• DIRECTIONS: Render every line of the entries below as a single numbered list, omitting any blank lines.

>> BEGIN GIVEN ENTRIES

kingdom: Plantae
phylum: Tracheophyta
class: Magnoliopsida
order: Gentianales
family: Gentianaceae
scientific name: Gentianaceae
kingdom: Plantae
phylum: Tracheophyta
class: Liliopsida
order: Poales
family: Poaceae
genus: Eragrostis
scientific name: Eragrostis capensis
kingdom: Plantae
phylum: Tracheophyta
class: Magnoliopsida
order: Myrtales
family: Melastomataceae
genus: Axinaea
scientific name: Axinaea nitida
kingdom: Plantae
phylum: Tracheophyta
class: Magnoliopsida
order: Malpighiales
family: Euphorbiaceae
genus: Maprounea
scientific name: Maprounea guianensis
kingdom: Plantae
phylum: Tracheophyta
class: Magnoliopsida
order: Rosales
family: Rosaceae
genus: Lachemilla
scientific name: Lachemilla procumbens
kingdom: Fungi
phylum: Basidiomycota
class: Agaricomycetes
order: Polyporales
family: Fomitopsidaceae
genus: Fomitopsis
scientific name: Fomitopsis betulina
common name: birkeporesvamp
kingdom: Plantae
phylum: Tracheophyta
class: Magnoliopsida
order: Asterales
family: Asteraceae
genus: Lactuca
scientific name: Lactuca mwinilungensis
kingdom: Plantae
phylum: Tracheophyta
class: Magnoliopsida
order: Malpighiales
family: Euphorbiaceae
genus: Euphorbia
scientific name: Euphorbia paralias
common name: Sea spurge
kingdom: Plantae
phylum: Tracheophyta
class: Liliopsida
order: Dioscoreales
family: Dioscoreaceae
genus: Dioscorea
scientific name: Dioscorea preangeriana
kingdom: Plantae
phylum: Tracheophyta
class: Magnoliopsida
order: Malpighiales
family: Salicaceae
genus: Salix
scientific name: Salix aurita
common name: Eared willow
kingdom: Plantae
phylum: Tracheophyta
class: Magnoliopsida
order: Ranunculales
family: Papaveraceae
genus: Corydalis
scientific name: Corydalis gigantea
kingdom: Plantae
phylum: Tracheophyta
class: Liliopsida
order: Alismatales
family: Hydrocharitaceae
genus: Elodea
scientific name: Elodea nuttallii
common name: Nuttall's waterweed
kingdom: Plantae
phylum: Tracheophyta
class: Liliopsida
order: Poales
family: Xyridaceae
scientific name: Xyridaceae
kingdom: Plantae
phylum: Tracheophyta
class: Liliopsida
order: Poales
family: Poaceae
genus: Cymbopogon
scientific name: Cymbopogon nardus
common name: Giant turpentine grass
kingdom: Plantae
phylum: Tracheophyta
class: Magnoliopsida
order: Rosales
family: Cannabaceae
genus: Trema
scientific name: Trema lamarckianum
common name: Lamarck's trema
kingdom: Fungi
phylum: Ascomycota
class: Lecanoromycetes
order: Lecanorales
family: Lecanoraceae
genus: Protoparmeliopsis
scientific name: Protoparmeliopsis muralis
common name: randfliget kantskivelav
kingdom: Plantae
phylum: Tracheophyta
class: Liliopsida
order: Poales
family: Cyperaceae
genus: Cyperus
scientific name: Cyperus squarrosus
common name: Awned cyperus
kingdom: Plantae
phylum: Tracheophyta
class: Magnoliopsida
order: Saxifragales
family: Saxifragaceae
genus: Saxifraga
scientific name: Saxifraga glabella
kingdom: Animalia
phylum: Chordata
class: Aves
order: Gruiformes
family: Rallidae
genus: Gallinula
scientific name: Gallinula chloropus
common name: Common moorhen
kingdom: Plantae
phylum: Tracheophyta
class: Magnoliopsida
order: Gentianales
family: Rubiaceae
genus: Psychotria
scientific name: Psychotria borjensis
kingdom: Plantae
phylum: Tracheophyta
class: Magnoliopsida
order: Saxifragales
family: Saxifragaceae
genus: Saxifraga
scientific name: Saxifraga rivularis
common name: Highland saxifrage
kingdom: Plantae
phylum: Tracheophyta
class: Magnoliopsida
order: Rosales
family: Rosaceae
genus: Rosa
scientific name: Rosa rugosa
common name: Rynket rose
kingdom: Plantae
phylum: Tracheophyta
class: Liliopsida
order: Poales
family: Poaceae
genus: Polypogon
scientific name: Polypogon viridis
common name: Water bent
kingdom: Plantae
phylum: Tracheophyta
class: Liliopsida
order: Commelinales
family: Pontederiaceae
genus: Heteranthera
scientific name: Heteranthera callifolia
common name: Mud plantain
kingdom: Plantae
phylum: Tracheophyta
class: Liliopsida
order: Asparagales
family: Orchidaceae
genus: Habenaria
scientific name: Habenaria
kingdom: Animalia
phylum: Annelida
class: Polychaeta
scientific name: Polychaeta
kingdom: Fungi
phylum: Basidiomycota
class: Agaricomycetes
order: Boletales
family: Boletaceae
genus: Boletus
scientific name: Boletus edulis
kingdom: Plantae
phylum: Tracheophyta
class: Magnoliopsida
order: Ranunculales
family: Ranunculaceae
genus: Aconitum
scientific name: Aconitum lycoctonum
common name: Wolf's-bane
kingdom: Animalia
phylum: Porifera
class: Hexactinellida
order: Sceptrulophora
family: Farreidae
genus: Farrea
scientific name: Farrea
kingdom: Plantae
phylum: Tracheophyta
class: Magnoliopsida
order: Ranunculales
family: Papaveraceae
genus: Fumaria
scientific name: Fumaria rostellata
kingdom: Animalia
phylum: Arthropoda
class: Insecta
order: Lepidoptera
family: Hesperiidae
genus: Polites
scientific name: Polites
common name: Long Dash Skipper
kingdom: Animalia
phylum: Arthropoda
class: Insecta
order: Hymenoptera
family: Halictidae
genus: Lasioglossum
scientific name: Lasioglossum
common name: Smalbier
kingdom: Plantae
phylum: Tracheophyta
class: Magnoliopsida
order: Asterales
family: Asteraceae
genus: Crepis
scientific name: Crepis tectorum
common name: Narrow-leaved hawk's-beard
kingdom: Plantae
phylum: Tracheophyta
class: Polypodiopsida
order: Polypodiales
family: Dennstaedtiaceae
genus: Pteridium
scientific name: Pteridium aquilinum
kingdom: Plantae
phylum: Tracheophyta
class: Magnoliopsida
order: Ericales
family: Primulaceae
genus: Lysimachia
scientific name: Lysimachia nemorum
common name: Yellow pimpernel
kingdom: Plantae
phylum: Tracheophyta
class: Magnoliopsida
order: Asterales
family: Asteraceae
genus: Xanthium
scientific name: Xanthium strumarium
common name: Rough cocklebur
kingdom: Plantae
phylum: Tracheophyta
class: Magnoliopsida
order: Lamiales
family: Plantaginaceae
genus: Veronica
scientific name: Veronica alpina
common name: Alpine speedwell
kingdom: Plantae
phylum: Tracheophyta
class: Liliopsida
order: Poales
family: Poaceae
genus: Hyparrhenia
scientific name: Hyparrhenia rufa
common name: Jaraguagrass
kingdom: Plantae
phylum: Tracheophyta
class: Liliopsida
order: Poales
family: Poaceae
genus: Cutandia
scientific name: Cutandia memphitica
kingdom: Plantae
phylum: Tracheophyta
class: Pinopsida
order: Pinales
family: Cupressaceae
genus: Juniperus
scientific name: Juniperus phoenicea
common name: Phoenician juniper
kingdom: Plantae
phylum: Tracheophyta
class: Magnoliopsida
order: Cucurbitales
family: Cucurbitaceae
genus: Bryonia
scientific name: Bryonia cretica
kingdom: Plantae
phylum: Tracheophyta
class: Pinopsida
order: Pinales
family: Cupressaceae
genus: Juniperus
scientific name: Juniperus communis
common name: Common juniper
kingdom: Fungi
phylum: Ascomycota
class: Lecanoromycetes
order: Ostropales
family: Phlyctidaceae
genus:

>> END GIVEN ENTRIES

• SOLVED PROBLEM:
1. kingdom: Plantae
2. phylum: Tracheophyta
3. class: Magnoliopsida
4. order: Gentianales
5. family: Gentianaceae
6. scientific name: Gentianaceae
7. kingdom: Plantae
8. phylum: Tracheophyta
9. class: Liliopsida
10. order: Poales
11. family: Poaceae
12. genus: Eragrostis
13. scientific name: Eragrostis capensis
14. kingdom: Plantae
15. phylum: Tracheophyta
16. class: Magnoliopsida
17. order: Myrtales
18. family: Melastomataceae
19. genus: Axinaea
20. scientific name: Axinaea nitida
21. kingdom: Plantae
22. phylum: Tracheophyta
23. class: Magnoliopsida
24. order: Malpighiales
25. family: Euphorbiaceae
26. genus: Maprounea
27. scientific name: Maprounea guianensis
28. kingdom: Plantae
29. phylum: Tracheophyta
30. class: Magnoliopsida
31. order: Rosales
32. family: Rosaceae
33. genus: Lachemilla
34. scientific name: Lachemilla procumbens
35. kingdom: Fungi
36. phylum: Basidiomycota
37. class: Agaricomycetes
38. order: Polyporales
39. family: Fomitopsidaceae
40. genus: Fomitopsis
41. scientific name: Fomitopsis betulina
42. common name: birkeporesvamp
43. kingdom: Plantae
44. phylum: Tracheophyta
45. class: Magnoliopsida
46. order: Asterales
47. family: Asteraceae
48. genus: Lactuca
49. scientific name: Lactuca mwinilungensis
50. kingdom: Plantae
51. phylum: Tracheophyta
52. class: Magnoliopsida
53. order: Malpighiales
54. family: Euphorbiaceae
55. genus: Euphorbia
56. scientific name: Euphorbia paralias
57. common name: Sea spurge
58. kingdom: Plantae
59. phylum: Tracheophyta
60. class: Liliopsida
61. order: Dioscoreales
62. family: Dioscoreaceae
63. genus: Dioscorea
64. scientific name: Dioscorea preangeriana
65. kingdom: Plantae
66. phylum: Tracheophyta
67. class: Magnoliopsida
68. order: Malpighiales
69. family: Salicaceae
70. genus: Salix
71. scientific name: Salix aurita
72. common name: Eared willow
73. kingdom: Plantae
74. phylum: Tracheophyta
75. class: Magnoliopsida
76. order: Ranunculales
77. family: Papaveraceae
78. genus: Corydalis
79. scientific name: Corydalis gigantea
80. kingdom: Plantae
81. phylum: Tracheophyta
82. class: Liliopsida
83. order: Alismatales
84. family: Hydrocharitaceae
85. genus: Elodea
86. scientific name: Elodea nuttallii
87. common name: Nuttall's waterweed
88. kingdom: Plantae
89. phylum: Tracheophyta
90. class: Liliopsida
91. order: Poales
92. family: Xyridaceae
93. scientific name: Xyridaceae
94. kingdom: Plantae
95. phylum: Tracheophyta
96. class: Liliopsida
97. order: Poales
98. family: Poaceae
99. genus: Cymbopogon
100. scientific name: Cymbopogon nardus
101. common name: Giant turpentine grass
102. kingdom: Plantae
103. phylum: Tracheophyta
104. class: Magnoliopsida
105. order: Rosales
106. family: Cannabaceae
107. genus: Trema
108. scientific name: Trema lamarckianum
109. common name: Lamarck's trema
110. kingdom: Fungi
111. phylum: Ascomycota
112. class: Lecanoromycetes
113. order: Lecanorales
114. family: Lecanoraceae
115. genus: Protoparmeliopsis
116. scientific name: Protoparmeliopsis muralis
117. common name: randfliget kantskivelav
118. kingdom: Plantae
119. phylum: Tracheophyta
120. class: Liliopsida
121. order: Poales
122. family: Cyperaceae
123. genus: Cyperus
124. scientific name: Cyperus squarrosus
125. common name: Awned cyperus
126. kingdom: Plantae
127. phylum: Tracheophyta
128. class: Magnoliopsida
129. order: Saxifragales
130. family: Saxifragaceae
131. genus: Saxifraga
132. scientific name: Saxifraga glabella
133. kingdom: Animalia
134. phylum: Chordata
135. class: Aves
136. order: Gruiformes
137. family: Rallidae
138. genus: Gallinula
139. scientific name: Gallinula chloropus
140. common name: Common moorhen
141. kingdom: Plantae
142. phylum: Tracheophyta
143. class: Magnoliopsida
144. order: Gentianales
145. family: Rubiaceae
146. genus: Psychotria
147. scientific name: Psychotria borjensis
148. kingdom: Plantae
149. phylum: Tracheophyta
150. class: Magnoliopsida
151. order: Saxifragales
152. family: Saxifragaceae
153. genus: Saxifraga
154. scientific name: Saxifraga rivularis
155. common name: Highland saxifrage
156. kingdom: Plantae
157. phylum: Tracheophyta
158. class: Magnoliopsida
159. order: Rosales
160. family: Rosaceae
161. genus: Rosa
162. scientific name: Rosa rugosa
163. common name: Rynket rose
164. kingdom: Plantae
165. phylum: Tracheophyta
166. class: Liliopsida
167. order: Poales
168. family: Poaceae
169. genus: Polypogon
170. scientific name: Polypogon viridis
171. common name: Water bent
172. kingdom: Plantae
173. phylum: Tracheophyta
174. class: Liliopsida
175. order: Commelinales
176. family: Pontederiaceae
177. genus: Heteranthera
178. scientific name: Heteranthera callifolia
179. common name: Mud plantain
180. kingdom: Plantae
181. phylum: Tracheophyta
182. class: Liliopsida
183. order: Asparagales
184. family: Orchidaceae
185. genus: Habenaria
186. scientific name: Habenaria
187. kingdom: Animalia
188. phylum: Annelida
189. class: Polychaeta
190. scientific name: Polychaeta
191. kingdom: Fungi
192. phylum: Basidiomycota
193. class: Agaricomycetes
194. order: Boletales
195. family: Boletaceae
196. genus: Boletus
197. scientific name: Boletus edulis
198. kingdom: Plantae
199. phylum: Tracheophyta
200. class: Magnoliopsida
201. order: Ranunculales
202. family: Ranunculaceae
203. genus: Aconitum
204. scientific name: Aconitum lycoctonum
205. common name: Wolf's-bane
206. kingdom: Animalia
207. phylum: Porifera
208. class: Hexactinellida
209. order: Sceptrulophora
210. family: Farreidae
211. genus: Farrea
212. scientific name: Farrea
213. kingdom: Plantae
214. phylum: Tracheophyta
215. class: Magnoliopsida
216. order: Ranunculales
217. family: Papaveraceae
218. genus: Fumaria
219. scientific name: Fumaria rostellata
220. kingdom: Animalia
221. phylum: Arthropoda
222. class: Insecta
223. order: Lepidoptera
224. family: Hesperiidae
225. genus: Polites
226. scientific name: Polites
227. common name: Long Dash Skipper
228. kingdom: Animalia
229. phylum: Arthropoda
230. class: Insecta
231. order: Hymenoptera
232. family: Halictidae
233. genus: Lasioglossum
234. scientific name: Lasioglossum
235. common name: Smalbier
236. kingdom: Plantae
237. phylum: Tracheophyta
238. class: Magnoliopsida
239. order: Asterales
240. family: Asteraceae
241. genus: Crepis
242. scientific name: Crepis tectorum
243. common name: Narrow-leaved hawk's-beard
244. kingdom: Plantae
245. phylum: Tracheophyta
246. class: Polypodiopsida
247. order: Polypodiales
248. family: Dennstaedtiaceae
249. genus: Pteridium
250. scientific name: Pteridium aquilinum
251. kingdom: Plantae
252. phylum: Tracheophyta
253. class: Magnoliopsida
254. order: Ericales
255. family: Primulaceae
256. genus: Lysimachia
257. scientific name: Lysimachia nemorum
258. common name: Yellow pimpernel
259. kingdom: Plantae
260. phylum: Tracheophyta
261. class: Magnoliopsida
262. order: Asterales
263. family: Asteraceae
264. genus: Xanthium
265. scientific name: Xanthium strumarium
266. common name: Rough cocklebur
267. kingdom: Plantae
268. phylum: Tracheophyta
269. class: Magnoliopsida
270. order: Lamiales
271. family: Plantaginaceae
272. genus: Veronica
273. scientific name: Veronica alpina
274. common name: Alpine speedwell
275. kingdom: Plantae
276. phylum: Tracheophyta
277. class: Liliopsida
278. order: Poales
279. family: Poaceae
280. genus: Hyparrhenia
281. scientific name: Hyparrhenia rufa
282. common name: Jaraguagrass
283. kingdom: Plantae
284. phylum: Tracheophyta
285. class: Liliopsida
286. order: Poales
287. family: Poaceae
288. genus: Cutandia
289. scientific name: Cutandia memphitica
290. kingdom: Plantae
291. phylum: Tracheophyta
292. class: Pinopsida
293. order: Pinales
294. family: Cupressaceae
295. genus: Juniperus
296. scientific name: Juniperus phoenicea
297. common name: Phoenician juniper
298. kingdom: Plantae
299. phylum: Tracheophyta
300. class: Magnoliopsida
301. order: Cucurbitales
302. family: Cucurbitaceae
303. genus: Bryonia
304. scientific name: Bryonia cretica
305. kingdom: Plantae
306. phylum: Tracheophyta
307. class: Pinopsida
308. order: Pinales
309. family: Cupressaceae
310. genus: Juniperus
311. scientific name: Juniperus communis
312. common name: Common juniper
313. kingdom: Fungi
314. phylum: Ascomycota
315. class: Lecanoromycetes
316. order: Ostropales
317. family: Phlyctidaceae
318. genus:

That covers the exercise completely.